Mormant De Snagov - 2013
Mormant De Snagov – 2013

Domnul: I think that Christianity is the main target because the first and the second wave of black metal very strongly concentrated on regions where Christianity is the biggest religion. The globalization has accelerated during the few last years, very fast, and religions from around the globe are mixing more and more. We have seen black metal attacks against Islam lately. There are even anti-Islamic bands from Iraq, or at least bands that claim to be from that area. I believe it’s a growing trend to see bands rising against Islam, because no one wants to have any more religions in one’s homeland than they already have.

I have been thinking about for example Buddhism and why it’s not a target of resistance in such a large scale. I think for example Buddhism is such a distant thing for western people that it’s not worth a target for criticism.

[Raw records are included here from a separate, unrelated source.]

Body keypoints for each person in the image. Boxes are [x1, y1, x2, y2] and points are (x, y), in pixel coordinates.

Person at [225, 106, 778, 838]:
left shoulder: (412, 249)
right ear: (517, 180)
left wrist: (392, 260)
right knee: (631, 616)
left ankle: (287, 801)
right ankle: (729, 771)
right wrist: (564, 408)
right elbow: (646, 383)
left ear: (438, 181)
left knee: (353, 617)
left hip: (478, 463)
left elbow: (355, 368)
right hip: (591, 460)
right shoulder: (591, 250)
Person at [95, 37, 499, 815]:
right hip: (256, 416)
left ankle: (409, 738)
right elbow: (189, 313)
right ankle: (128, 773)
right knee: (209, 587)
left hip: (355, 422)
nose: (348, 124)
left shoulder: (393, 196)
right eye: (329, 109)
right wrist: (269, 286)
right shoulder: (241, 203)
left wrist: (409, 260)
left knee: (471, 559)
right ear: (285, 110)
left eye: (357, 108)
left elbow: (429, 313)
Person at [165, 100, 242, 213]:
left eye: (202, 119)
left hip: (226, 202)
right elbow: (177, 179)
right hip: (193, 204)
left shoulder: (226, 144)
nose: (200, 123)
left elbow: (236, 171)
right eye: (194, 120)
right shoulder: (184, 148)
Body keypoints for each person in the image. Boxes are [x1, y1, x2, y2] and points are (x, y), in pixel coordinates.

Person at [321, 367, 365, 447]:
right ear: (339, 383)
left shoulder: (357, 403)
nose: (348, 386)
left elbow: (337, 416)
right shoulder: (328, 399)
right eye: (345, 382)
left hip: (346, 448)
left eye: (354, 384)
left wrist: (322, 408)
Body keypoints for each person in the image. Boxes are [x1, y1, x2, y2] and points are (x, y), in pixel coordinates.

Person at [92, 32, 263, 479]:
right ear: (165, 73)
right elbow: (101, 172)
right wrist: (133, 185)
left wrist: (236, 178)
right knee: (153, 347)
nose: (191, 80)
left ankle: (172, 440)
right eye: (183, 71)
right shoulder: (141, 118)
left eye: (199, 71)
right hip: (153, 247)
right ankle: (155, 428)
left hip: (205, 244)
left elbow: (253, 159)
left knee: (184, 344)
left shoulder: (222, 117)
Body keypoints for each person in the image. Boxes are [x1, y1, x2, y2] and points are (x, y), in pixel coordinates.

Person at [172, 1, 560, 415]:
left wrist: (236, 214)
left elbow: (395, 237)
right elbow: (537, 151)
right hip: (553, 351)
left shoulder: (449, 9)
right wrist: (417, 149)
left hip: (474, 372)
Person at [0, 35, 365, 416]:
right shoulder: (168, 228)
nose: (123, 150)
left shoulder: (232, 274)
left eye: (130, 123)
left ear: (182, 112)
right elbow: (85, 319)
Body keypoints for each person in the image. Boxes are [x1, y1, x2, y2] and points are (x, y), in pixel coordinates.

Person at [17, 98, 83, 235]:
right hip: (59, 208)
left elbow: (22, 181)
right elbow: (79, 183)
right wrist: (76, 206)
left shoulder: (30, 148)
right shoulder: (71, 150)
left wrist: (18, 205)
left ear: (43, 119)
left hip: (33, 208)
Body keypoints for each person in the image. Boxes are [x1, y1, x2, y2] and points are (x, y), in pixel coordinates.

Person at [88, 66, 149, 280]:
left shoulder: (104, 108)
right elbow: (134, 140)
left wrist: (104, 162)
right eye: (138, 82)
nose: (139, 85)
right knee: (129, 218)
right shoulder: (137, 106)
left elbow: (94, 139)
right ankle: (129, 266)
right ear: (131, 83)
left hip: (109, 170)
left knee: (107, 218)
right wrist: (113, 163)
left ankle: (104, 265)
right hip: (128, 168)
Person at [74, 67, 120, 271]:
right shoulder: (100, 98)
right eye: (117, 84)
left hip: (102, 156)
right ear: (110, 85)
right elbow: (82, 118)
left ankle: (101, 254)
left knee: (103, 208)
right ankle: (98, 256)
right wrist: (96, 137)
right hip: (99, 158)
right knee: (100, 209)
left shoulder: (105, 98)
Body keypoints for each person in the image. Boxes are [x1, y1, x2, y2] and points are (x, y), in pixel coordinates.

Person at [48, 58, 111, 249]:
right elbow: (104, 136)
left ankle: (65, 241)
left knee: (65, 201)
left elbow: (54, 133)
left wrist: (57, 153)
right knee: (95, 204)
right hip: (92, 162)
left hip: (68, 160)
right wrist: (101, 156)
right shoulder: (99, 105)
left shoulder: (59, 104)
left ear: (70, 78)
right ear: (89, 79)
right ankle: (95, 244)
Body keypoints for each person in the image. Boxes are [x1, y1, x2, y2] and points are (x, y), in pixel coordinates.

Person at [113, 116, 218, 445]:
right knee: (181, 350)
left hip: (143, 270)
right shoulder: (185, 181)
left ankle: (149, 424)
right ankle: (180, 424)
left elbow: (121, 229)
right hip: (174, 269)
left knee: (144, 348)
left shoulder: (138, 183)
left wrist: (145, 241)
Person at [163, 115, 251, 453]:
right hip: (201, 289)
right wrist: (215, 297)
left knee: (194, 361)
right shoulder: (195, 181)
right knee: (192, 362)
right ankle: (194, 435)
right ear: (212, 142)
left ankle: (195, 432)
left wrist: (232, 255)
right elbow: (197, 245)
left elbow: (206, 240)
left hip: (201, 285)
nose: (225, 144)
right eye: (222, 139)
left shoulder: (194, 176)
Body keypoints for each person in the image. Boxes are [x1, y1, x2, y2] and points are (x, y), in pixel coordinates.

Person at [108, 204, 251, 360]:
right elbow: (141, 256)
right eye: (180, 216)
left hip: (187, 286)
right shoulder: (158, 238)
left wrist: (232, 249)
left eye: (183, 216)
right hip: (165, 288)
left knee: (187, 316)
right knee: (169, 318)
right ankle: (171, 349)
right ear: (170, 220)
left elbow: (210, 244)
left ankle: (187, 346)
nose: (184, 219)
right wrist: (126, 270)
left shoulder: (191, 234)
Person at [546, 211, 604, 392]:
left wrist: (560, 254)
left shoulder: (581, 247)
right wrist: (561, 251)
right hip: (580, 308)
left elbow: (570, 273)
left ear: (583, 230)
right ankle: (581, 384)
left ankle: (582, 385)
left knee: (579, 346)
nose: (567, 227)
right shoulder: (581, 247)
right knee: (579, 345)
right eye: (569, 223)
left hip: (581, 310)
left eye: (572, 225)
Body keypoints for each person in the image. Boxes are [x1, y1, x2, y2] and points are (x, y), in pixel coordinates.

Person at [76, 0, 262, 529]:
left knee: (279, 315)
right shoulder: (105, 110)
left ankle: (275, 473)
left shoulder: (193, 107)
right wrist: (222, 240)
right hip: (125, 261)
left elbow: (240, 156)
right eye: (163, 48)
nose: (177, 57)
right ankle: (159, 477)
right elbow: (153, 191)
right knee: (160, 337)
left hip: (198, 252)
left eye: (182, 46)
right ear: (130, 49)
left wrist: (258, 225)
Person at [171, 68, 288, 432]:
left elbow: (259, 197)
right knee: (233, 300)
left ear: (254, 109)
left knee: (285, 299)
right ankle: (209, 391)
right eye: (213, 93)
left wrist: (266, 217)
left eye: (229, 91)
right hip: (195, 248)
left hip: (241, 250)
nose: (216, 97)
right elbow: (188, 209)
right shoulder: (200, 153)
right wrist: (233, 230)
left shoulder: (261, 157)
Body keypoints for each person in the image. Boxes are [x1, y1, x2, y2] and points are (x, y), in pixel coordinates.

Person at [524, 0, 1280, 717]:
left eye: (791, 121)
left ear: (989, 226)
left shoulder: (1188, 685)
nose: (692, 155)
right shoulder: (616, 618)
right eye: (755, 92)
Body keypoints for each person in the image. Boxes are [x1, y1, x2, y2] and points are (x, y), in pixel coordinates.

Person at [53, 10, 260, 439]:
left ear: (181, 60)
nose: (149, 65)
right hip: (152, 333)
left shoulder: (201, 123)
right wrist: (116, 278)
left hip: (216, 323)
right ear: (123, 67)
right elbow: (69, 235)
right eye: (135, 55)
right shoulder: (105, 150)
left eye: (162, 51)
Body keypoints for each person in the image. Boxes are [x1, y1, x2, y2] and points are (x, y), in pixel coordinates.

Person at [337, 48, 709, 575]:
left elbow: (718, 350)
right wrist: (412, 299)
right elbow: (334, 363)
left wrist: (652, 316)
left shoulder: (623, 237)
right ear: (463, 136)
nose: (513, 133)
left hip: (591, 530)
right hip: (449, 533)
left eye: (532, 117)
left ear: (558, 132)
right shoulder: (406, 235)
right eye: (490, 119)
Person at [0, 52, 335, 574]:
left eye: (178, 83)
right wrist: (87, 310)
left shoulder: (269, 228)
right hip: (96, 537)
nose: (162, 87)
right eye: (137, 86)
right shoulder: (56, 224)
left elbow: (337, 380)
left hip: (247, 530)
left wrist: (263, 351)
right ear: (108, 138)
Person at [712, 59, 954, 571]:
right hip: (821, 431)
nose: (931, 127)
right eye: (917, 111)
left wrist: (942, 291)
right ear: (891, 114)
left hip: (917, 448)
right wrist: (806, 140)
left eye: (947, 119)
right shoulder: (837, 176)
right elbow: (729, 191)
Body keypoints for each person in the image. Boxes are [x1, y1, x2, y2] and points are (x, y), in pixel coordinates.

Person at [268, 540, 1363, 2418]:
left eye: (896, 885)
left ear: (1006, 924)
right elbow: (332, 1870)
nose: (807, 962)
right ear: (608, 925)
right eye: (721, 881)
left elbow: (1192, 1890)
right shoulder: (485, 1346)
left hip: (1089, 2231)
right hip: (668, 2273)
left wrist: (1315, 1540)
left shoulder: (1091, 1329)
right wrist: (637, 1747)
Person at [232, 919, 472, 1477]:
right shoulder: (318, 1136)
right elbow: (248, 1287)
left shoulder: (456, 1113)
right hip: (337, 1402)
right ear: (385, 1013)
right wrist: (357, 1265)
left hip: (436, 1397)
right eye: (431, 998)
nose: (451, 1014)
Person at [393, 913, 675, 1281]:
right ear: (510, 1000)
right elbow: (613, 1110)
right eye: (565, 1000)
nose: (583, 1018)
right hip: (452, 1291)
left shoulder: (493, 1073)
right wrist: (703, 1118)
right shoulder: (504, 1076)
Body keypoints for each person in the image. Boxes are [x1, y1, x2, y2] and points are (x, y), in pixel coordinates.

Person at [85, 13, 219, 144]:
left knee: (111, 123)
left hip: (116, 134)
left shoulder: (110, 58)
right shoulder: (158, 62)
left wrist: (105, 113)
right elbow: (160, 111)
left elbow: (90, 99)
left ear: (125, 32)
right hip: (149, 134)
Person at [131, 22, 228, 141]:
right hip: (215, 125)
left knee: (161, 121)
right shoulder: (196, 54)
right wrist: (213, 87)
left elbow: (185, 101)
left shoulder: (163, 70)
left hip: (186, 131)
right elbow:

Maybe in the future we will see more and more resistance of different religions in black metal.

Jason: What does the future hold for Mormantv de Snagov? Is there more music in the works? Any plans for live performances?

Domnul: We have three new songs composed and we are planning to record them soon. Some of the new songs are very long and progressive and some are more straightforward. We don’t know yet how to release new material. It might be not released at all, it might be and EP or even a full length album when we make more songs. Time will tell. We are always ready to play live shows. We have none in plans at the moment but usually something comes up every now and then.

Jason: Thanks again for taking time out for this interview. Do you have any closing words for our readers?

Domnul: Keep on supporting underground metal. The bands and the fans need the labels, and labels need to sell stuff to stay alive. Buy albums, buy t-shirts and come to live shows. In a level where for example we operate, we do not earn any money from the music. We don’t even want to. We just want to make more music and print more t-shirts and play gigs. It all costs money and getting at least some money back is a positive thing. We all have to work in day jobs and that’s a fact that won’t change when making extreme metal. We wouldn’t even want to earn our living making black metal because that would lead us to situation where our lives depend on our music, and eventually that would affect the style of the art.